An additional, although slightly different project which I believe will make significant strides in bio-defence counter-measures is DARPA's 7-Day Bio-Defence project, again, worth considering in terms of how future vaccines will be manufactured and how investment in this technology could well shift. As stated on their site:

"Military readiness and national security depends on the health and well being of military service members. The Department of Defence's (DoD) cumulative investment in personnel comprises the second largest share of the total defence budget. As such DoD seeks advances in health care to ensure war-fighters can operate at peak performance. Research into natural and synthetic pathogens, and treatments against them is one plank of ensuring military readiness in the face of accidental and offensive biological threats to both war-fighters and the supply chain supporting them. In this context, the 7-Day Biodefence program will seek to develop novel technologies focused on preventing infection by any emerging pathogen, sustaining survival once infected, and building immunity. In recent years, global surveillance networks have determined an increase in the frequency and diversity with which new infectious micro-organisms are emerging. While this increase is due in part to improved reporting, multiple examples demonstrate it is also promulgated by changes in natural systems and possibly human activity. The potential biological threat breaks down into two primary categories: 

1. Exposure to natural pathogens that are the result of: increased human-animal interface; increased population densities and co-location of vulnerable species with pathogen reservoirs; climate change, particularly affecting migration and spread of vectors; and narrowing of genetic diversity among food-animal stocks. 

2. Exposure to synthetic and highly diverse pathogens that have become easier to produce as bio medical and genetic-engineering technologies proliferate internationally; such that pathogens could be used by adversaries for offensive purposes in a direct attack on war-fighters for covert sabotage of the agricultural industry that supports war-fighters. 

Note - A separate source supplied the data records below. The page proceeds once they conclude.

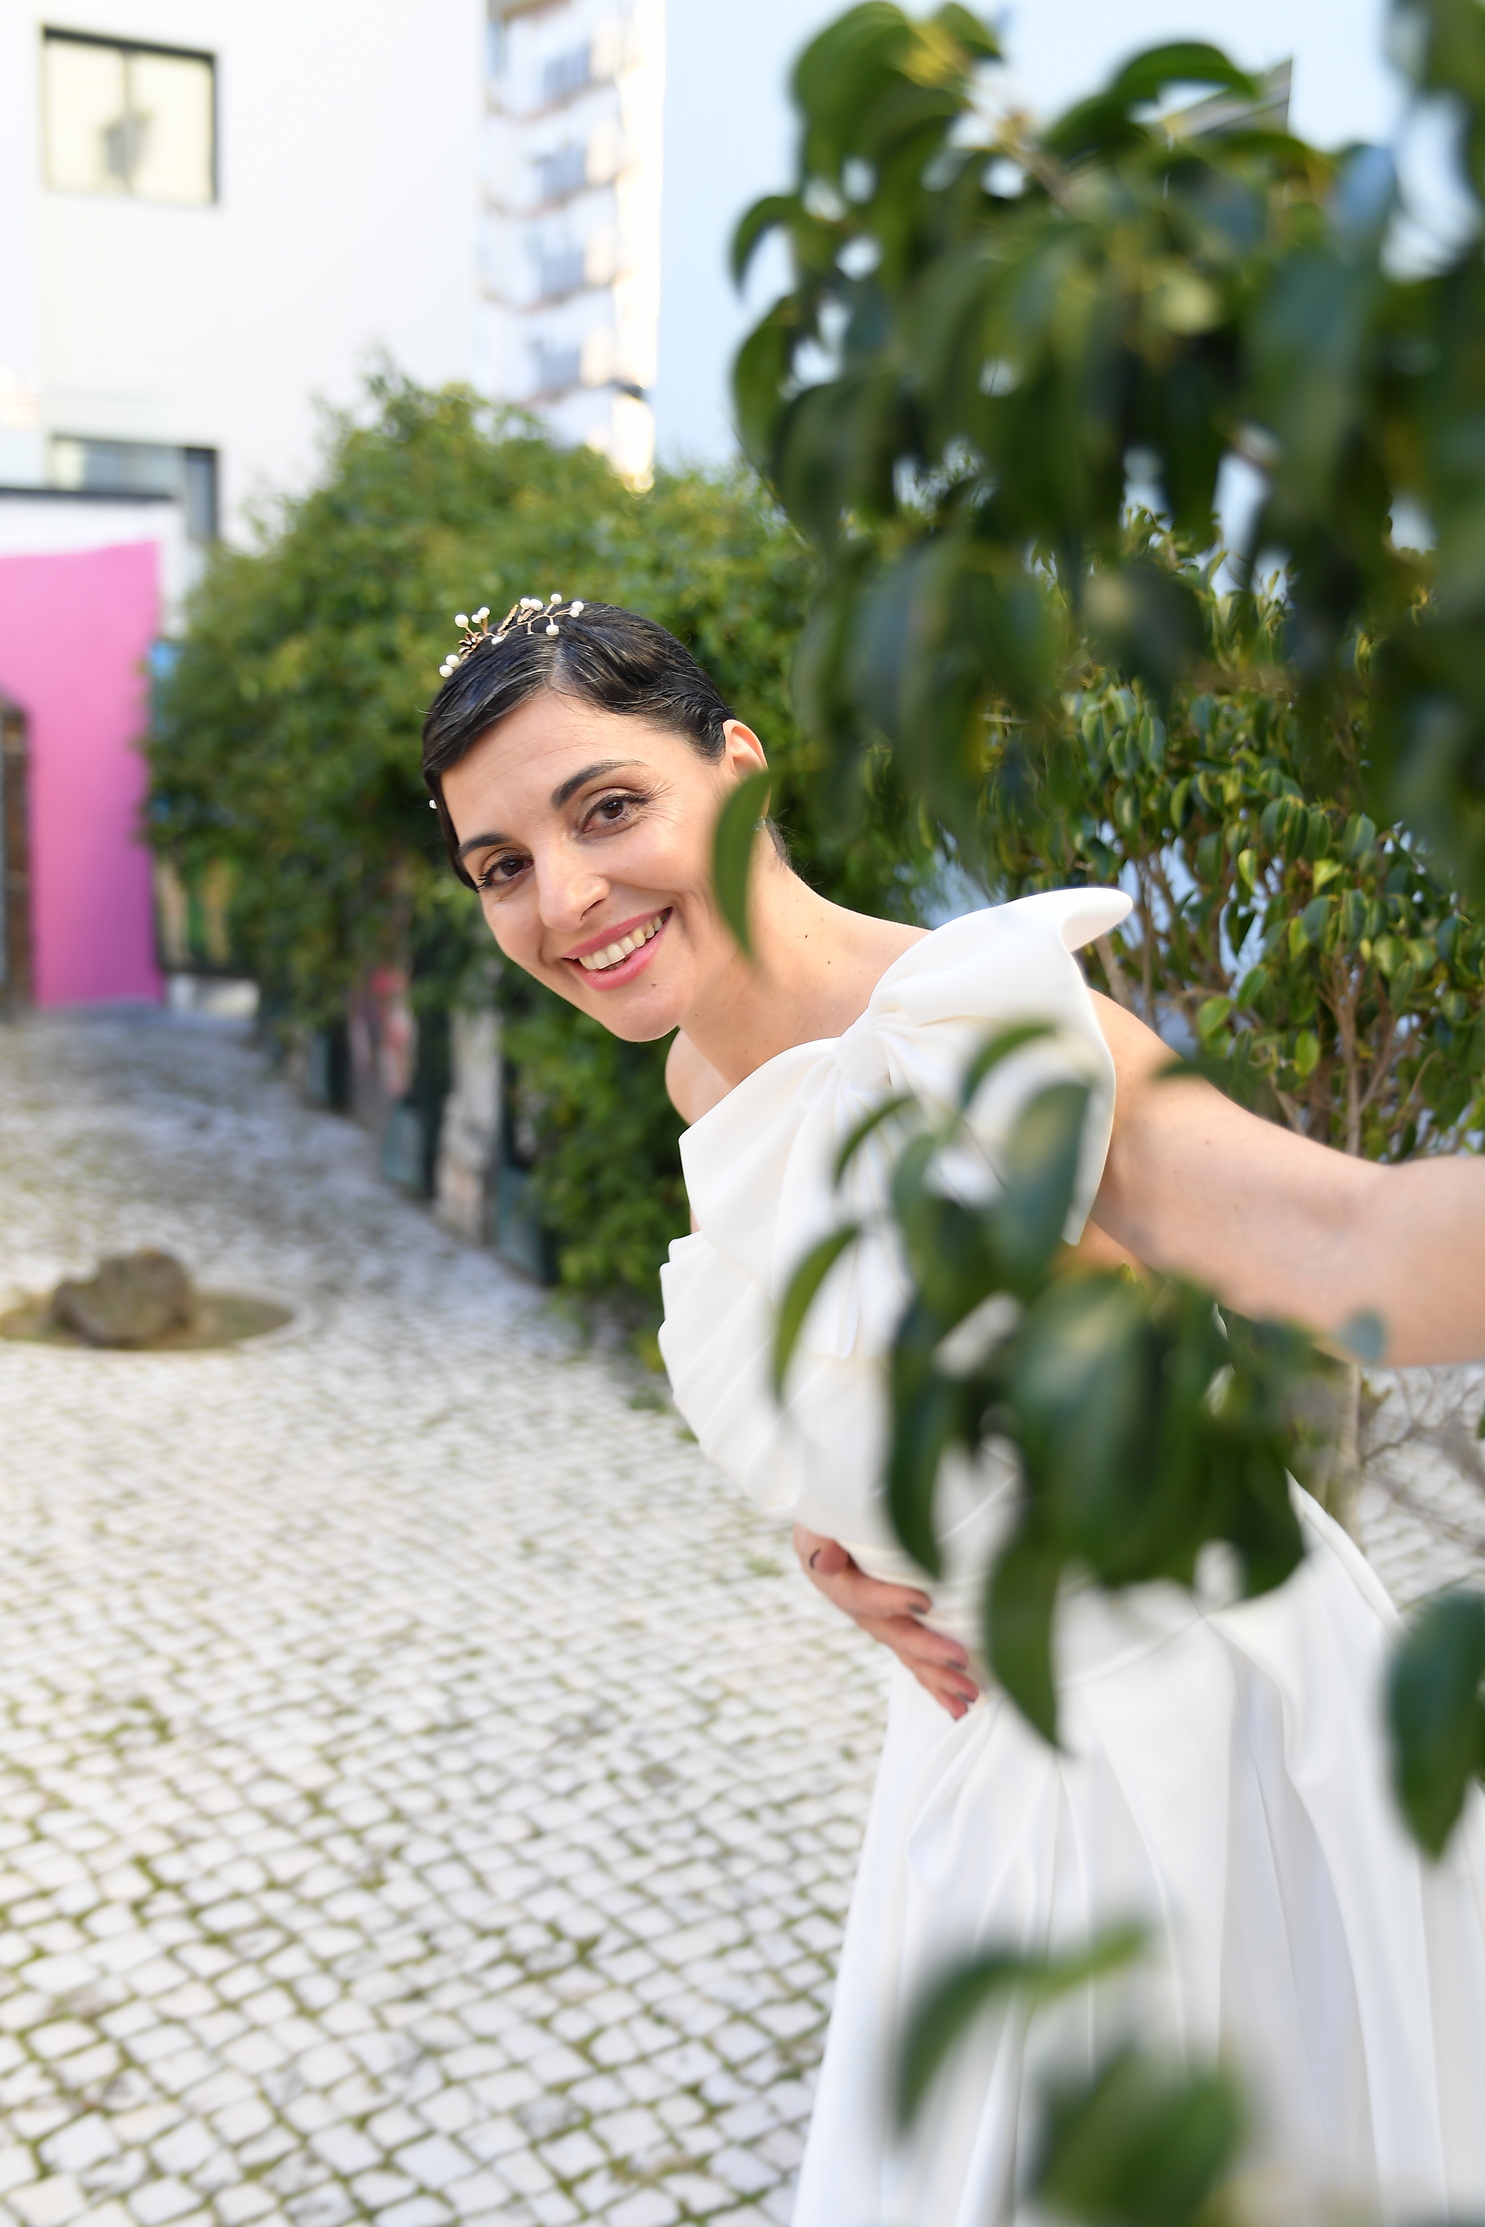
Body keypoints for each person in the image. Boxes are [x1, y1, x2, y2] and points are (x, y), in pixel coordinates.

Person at [424, 596, 1485, 2227]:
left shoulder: (977, 1028)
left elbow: (1345, 1246)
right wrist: (845, 1527)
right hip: (980, 1746)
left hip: (1190, 1747)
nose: (563, 899)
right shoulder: (700, 1068)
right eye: (501, 865)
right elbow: (868, 1347)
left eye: (608, 808)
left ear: (739, 773)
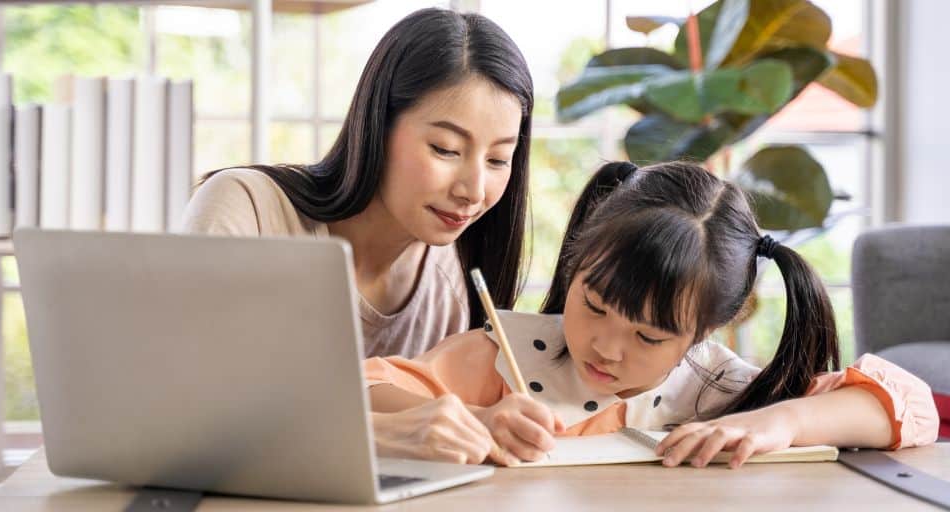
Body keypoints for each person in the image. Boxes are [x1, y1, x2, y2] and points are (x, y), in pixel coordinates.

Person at [364, 161, 940, 468]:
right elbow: (358, 389)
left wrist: (778, 424)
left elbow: (909, 408)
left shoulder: (718, 391)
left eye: (648, 335)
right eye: (593, 305)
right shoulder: (502, 355)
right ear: (576, 262)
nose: (607, 348)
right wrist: (469, 418)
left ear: (708, 328)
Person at [183, 8, 532, 464]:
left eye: (498, 160)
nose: (473, 190)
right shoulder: (247, 209)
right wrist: (377, 435)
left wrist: (478, 425)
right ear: (376, 126)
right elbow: (192, 407)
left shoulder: (451, 287)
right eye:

Together, these emerging threat agents challenge current medical countermeasures. Today's research and development cycle for countermeasures is ill-equipped for rapid response to emerging biological threats. In response to the unspecified potential threat from emerging pathogens, the goal of the 7-Day Biodefence program is to develop innovative approaches to counter pathogens without regard to their exact nature. The methods being explored do not require prior knowledge of the pathogen and are broadly applicable to multiple, unrelated infectious agents. The program consists of four technical areas investigating novel technologies to: 1. prevent infection; 2. sustain survival; 3. provide transient immunity; and 4. create persistent immunity. See:

Advances in synthetic vaccine manufacturing, VLP's and even 3D bio-printing will significantly change our concept of bio-defence and the manufacturing process of medical counter-measures. The incorporation of these counter-measures will additionally change how we approach threat reduction and possibly remove many of the traditional concerns at the technical level. This could increase interest in areas which have typically been an after thought.